In re Brown (Cal. Ct. App. - Feb. 25, 2020)

Read this one while you can.  Because it'll soon be in the California Supreme Court and no longer controlling precedent.

The question at issue is whether People v. Gallardo (2017) 4 Cal.5th 120 (Gallardo) is retroactive.  Gallardo held that "when determining whether a prior conviction is a serious felony for purposes of increasing a sentence, the trial court is limited to 'those facts that were established by virtue of the conviction itself -- that is, facts the jury was necessarily required to find to render a guilty verdict, or that the defendant admitted as the factual basis for a guilty plea.'”  In short, you've just got to look at the record of conviction.  Nothing else.

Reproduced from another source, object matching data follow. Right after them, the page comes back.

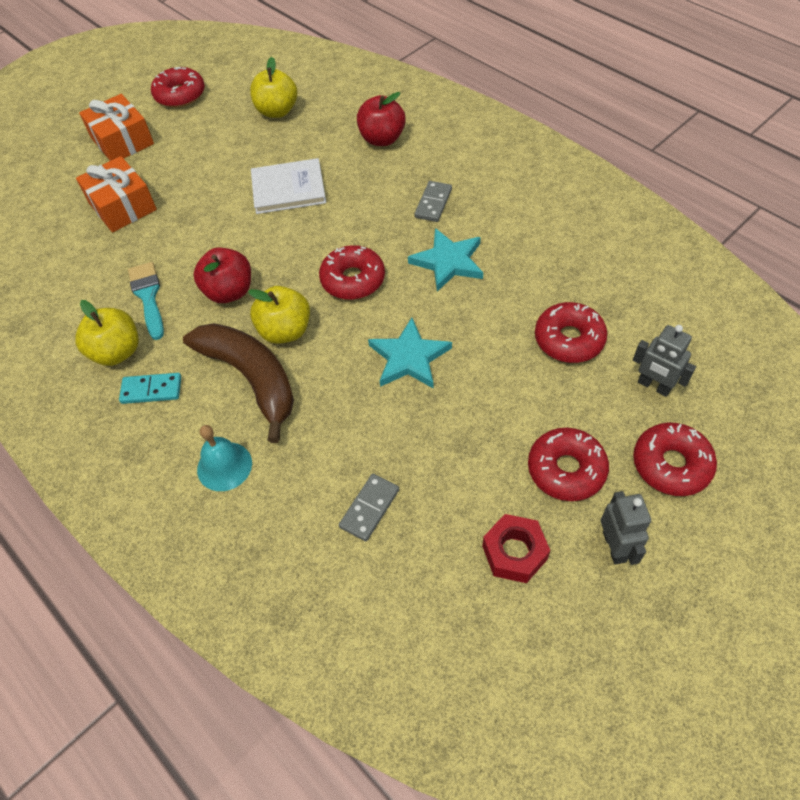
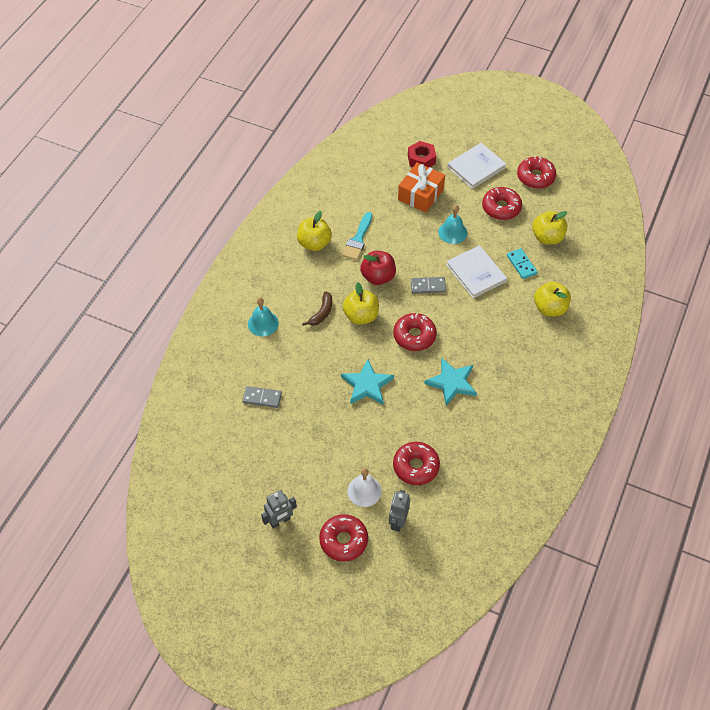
camera: 65 degrees right, 0 degrees up
orange gift [79,94,154,161] -> white book [447,143,506,189]
turquoise domino [119,373,181,404] -> turquoise domino moved to [507,248,537,279]
turquoise brush [128,262,164,340] -> turquoise brush turned 150 degrees clockwise [342,212,372,260]
brown banana [183,323,294,443] -> brown banana [302,291,332,326], size x0.48
red apple [357,92,406,146] -> yellow apple [534,282,571,317]
grey domino [414,181,452,222] -> grey domino moved to [411,277,446,293]
red nut [482,514,550,583] -> red nut moved to [408,141,436,167]
red donut [528,428,609,501] -> red donut moved to [482,187,522,220]
none -> white bell [347,468,382,507]
none -> turquoise bell [438,205,467,244]

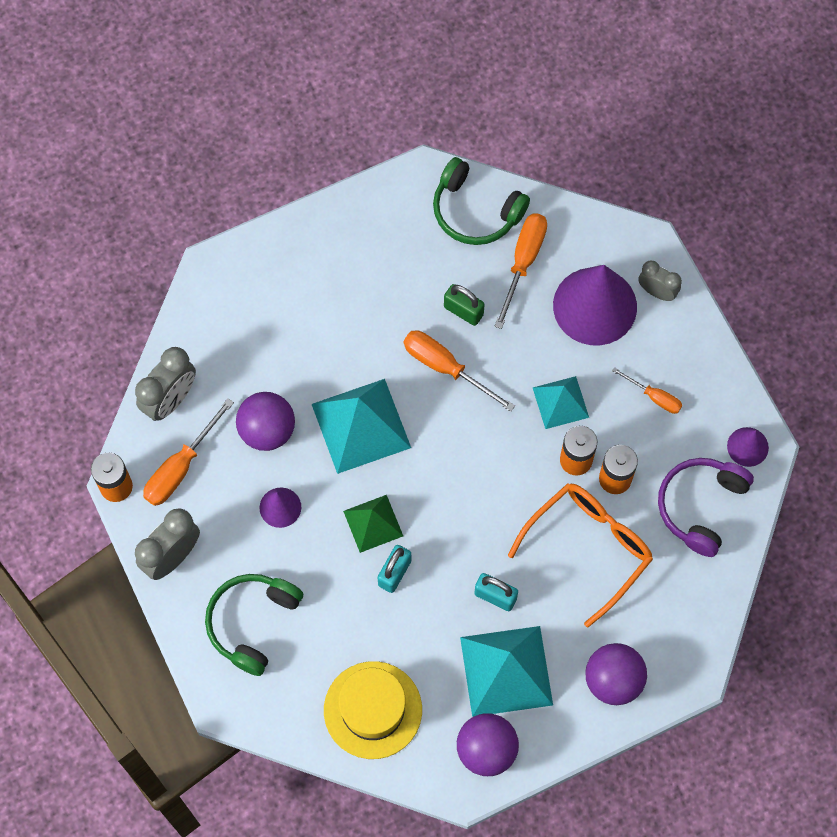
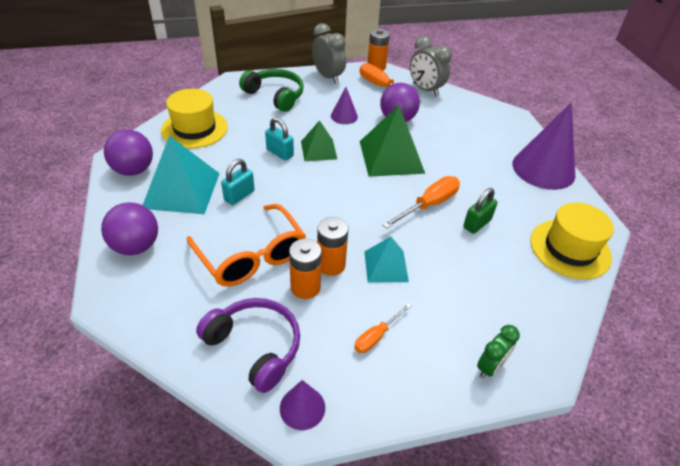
camera: 100 degrees right, 25 degrees down
turquoise pyramid [312,379,411,474] -> green pyramid [360,105,425,177]
green headphones [433,157,530,245] -> yellow hat [530,202,614,279]
orange screwdriver [494,213,547,329] -> none
purple cone [553,265,637,345] -> purple cone moved to [513,102,575,190]
grey clock [638,261,682,301] -> green clock [477,325,520,379]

The Court of Appeal here held that Gallardo was indeed retroactive, and accordingly granted the defendant's habeas petition.  But (1) Justice Menetrez disagreed, and dissented, and (2) back in December, another panel in the Court of Appeal held that Gallardo wasn't retroactive, essentially for the same reasons expressed here by Justice Menetrez.  (In re Milton (2019) 42 Cal.App.5th 977, 982)

So there's (1) a split in the panel opinion, (2) and a split in the various Court of Appeal holdings, (3) on an issue that's present in a boatload of cases.

There's exactly a zero chance that the California Supreme Court doesn't grant review.  The petition writes itself.